Aber er hat ein Problem. Und das heißt Serge Ibaka.
Ibaka gehört zu den besten Verteidigern der Liga, hat aber schon länger viel mehr zu bieten als knallharte One-on-one-Defense und Weakside-Blocks. Man könnte sogar argumentieren, dass Ibaka bisher eine insgesamt bessere Serie spielt als sein Konterpart. Bei 15,3 Punkte und 6,6 Rebounds für den Spanier gegenüber 24 Punkten 6,3 Boards und 3,6 Assists für Griffin klingt das zugegebenermaßen vermessen, zumal Griffin ungleich mehr Aufmerksamkeit zu Teil wird.
Nasenbluten für Griffin
Aber Ibaka glänzt nicht erst seit seiner 90-Prozent-Quote aus dem Feld in Spiel 3. In den ersten beiden Partien hielt er Griffins Quote bei 41 Prozent - der Superstar kam erst dann richtig zum Zug, wenn sein Schatten auf der Bank saß. Griffin hat bisher 18 Minuten mehr auf dem Parkett verbracht, aber nur vier Würfe mehr verwandelt (25:21). Symptomatisch eine Szene vom Freitag: Griffin fing sich einen Ellbogen von Ibaka ein, blutete aus der Nase - aber bekam nicht einmal ein Foul zugesprochen.
Es liegt an Rivers, die Vorzeichen dieses Duells so zu manipulieren, dass Griffin daraus als Sieger herausgeht. Weniger Post-ups, dafür mehr Face-up-Situationen? Mehr Pick-and-Rolls, um einen Switch zu provozieren? Zunächst einmal geht es ihm allerdings um die Defense: "Wir müssen näher an ihm dran sein." Und Ibaka selbst? Der freut sich vor allem auf die Herausforderung: "Es ist immer gut, gegen den Besten anzutreten."
Der gute Westbrook
Wer die Thunder regelmäßig spielen sieht, der kennt die zwei Seiten von Russell Westbrook. Die "gute Seite" - ein explosiver, fleischgewordener Flummi, akute Triple-Double-Gefahr, das Ying zu Durants Yang - und die "böse Seite" mit vogelwilden Turnover, hirnrissigen Würfen und einfach zu wenig Hirn. Die böse Seite trat gegen die Memphis Grizzlies zu oft an die Oberfläche und konnte die Schwächephase von KD damit nicht auffangen.
Westbrook ist unberechenbar, so viel steht fest. Aber gegen Los Angeles gibt es bisher absolut keinen Grund zur Klage. Klar, die Defense von Memphis war sehr viel stachliger. Aber vielleicht, ja vielleicht hat Coach Scott Brooks aus dem ersten Spiel gelernt. Man schaue sich nur die Zahlen an: In der Niederlage war sein Point Guard Topscorer (29), verzeichnete aber mehr Turnover als Assists (6:4). Im zweiten Spiel waren die Punkte immer noch da (31), aber viel mehr Kontrolle (10 Assists, nur noch 4 Turnover). Und am Freitag war es dann der Westbrook, wie ihn sich viele Kritiker wünschen: 23 Punkte, 13 Assists, und vor allem nur noch 2 Turnover.

Ausgewählte Einträge:
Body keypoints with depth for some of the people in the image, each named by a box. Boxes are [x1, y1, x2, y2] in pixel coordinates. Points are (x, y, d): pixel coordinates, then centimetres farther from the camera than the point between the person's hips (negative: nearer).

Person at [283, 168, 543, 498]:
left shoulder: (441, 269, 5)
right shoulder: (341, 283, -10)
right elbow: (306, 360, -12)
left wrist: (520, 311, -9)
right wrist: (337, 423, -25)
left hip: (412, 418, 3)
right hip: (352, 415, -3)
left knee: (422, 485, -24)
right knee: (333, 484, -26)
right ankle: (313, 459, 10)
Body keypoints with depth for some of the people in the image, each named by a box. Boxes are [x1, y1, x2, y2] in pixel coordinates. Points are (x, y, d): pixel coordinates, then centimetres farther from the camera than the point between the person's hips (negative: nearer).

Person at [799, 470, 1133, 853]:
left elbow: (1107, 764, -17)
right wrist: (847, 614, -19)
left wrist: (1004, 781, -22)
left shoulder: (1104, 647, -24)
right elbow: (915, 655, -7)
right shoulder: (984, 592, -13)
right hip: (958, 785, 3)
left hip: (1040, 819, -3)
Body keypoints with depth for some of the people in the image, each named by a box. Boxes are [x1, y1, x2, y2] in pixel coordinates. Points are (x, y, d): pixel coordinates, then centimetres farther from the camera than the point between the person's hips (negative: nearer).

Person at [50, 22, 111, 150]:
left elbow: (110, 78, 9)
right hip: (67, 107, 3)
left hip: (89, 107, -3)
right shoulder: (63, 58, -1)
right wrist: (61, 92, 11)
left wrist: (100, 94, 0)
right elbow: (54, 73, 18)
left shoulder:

---

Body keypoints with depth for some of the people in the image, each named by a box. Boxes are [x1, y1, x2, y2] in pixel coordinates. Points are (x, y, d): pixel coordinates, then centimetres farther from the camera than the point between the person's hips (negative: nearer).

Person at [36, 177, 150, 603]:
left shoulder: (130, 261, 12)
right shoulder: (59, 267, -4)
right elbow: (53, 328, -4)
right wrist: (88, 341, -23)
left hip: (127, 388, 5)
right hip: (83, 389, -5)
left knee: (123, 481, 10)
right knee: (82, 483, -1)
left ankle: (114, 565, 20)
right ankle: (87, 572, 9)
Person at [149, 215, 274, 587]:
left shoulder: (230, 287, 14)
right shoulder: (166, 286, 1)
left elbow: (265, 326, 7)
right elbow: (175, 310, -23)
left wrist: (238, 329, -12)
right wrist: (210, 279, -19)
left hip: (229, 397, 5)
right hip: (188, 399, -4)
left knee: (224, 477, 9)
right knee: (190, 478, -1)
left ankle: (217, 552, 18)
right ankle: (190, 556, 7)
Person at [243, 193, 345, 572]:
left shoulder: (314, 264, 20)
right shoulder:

==

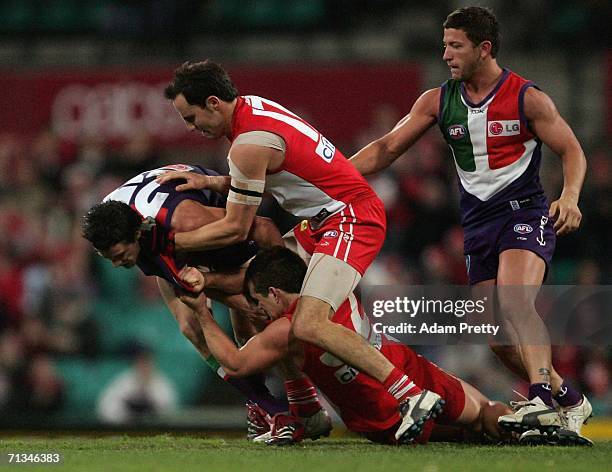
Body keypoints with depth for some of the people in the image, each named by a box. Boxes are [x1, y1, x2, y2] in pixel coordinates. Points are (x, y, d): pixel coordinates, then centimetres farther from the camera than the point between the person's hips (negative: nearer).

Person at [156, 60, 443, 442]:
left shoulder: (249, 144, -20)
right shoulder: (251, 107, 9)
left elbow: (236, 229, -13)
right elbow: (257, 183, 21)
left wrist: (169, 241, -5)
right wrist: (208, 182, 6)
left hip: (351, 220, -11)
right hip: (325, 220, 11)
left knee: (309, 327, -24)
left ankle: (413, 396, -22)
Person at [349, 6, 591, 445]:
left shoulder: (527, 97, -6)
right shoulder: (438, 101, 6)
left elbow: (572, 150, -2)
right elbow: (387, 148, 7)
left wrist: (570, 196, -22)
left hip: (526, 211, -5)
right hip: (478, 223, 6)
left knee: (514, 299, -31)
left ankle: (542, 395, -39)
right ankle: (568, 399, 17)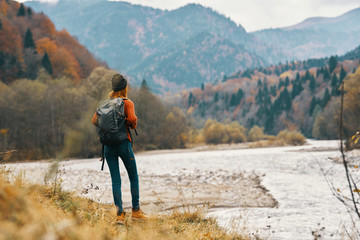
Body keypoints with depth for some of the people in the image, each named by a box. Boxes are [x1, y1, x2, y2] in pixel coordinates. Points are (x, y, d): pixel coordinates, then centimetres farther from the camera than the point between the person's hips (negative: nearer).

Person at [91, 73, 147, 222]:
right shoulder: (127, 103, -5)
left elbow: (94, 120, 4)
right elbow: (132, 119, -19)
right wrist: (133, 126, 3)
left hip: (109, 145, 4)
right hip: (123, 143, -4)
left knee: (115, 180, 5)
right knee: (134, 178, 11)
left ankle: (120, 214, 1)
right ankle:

Zu bearbeitende Aufgaben:
**1.** Kopieren Sie bitte aus dem Textauszug den Abschnitt, der bei den Worten „Westbrook ist unberechenbar, so“ beginnt und nach „noch 2 Turnover.“ endet.
**2.** Beantworten Sie anhand des Textauszugs folgende Fragen:
(a) Bei welcher Trefferquote hielt Ibaka Griffin in den ersten beiden Partien?
(b) Wie viele Minuten mehr hat Griffin bisher auf dem Parkett verbracht?
(c) Wie viele Assists verzeichnete Westbrook am Freitag?

Nummerierte Lösungen:
**1.**
Westbrook ist unberechenbar, so viel steht fest. Aber gegen Los Angeles gibt es bisher absolut keinen Grund zur Klage. Klar, die Defense von Memphis war sehr viel stachliger. Aber vielleicht, ja vielleicht hat Coach Scott Brooks aus dem ersten Spiel gelernt. Man schaue sich nur die Zahlen an: In der Niederlage war sein Point Guard Topscorer (29), verzeichnete aber mehr Turnover als Assists (6:4). Im zweiten Spiel waren die Punkte immer noch da (31), aber viel mehr Kontrolle (10 Assists, nur noch 4 Turnover). Und am Freitag war es dann der Westbrook, wie ihn sich viele Kritiker wünschen: 23 Punkte, 13 Assists, und vor allem nur noch 2 Turnover.

**2.**
(a) Bei 41 Prozent.
(b) 18 Minuten.
(c) 13 Assists.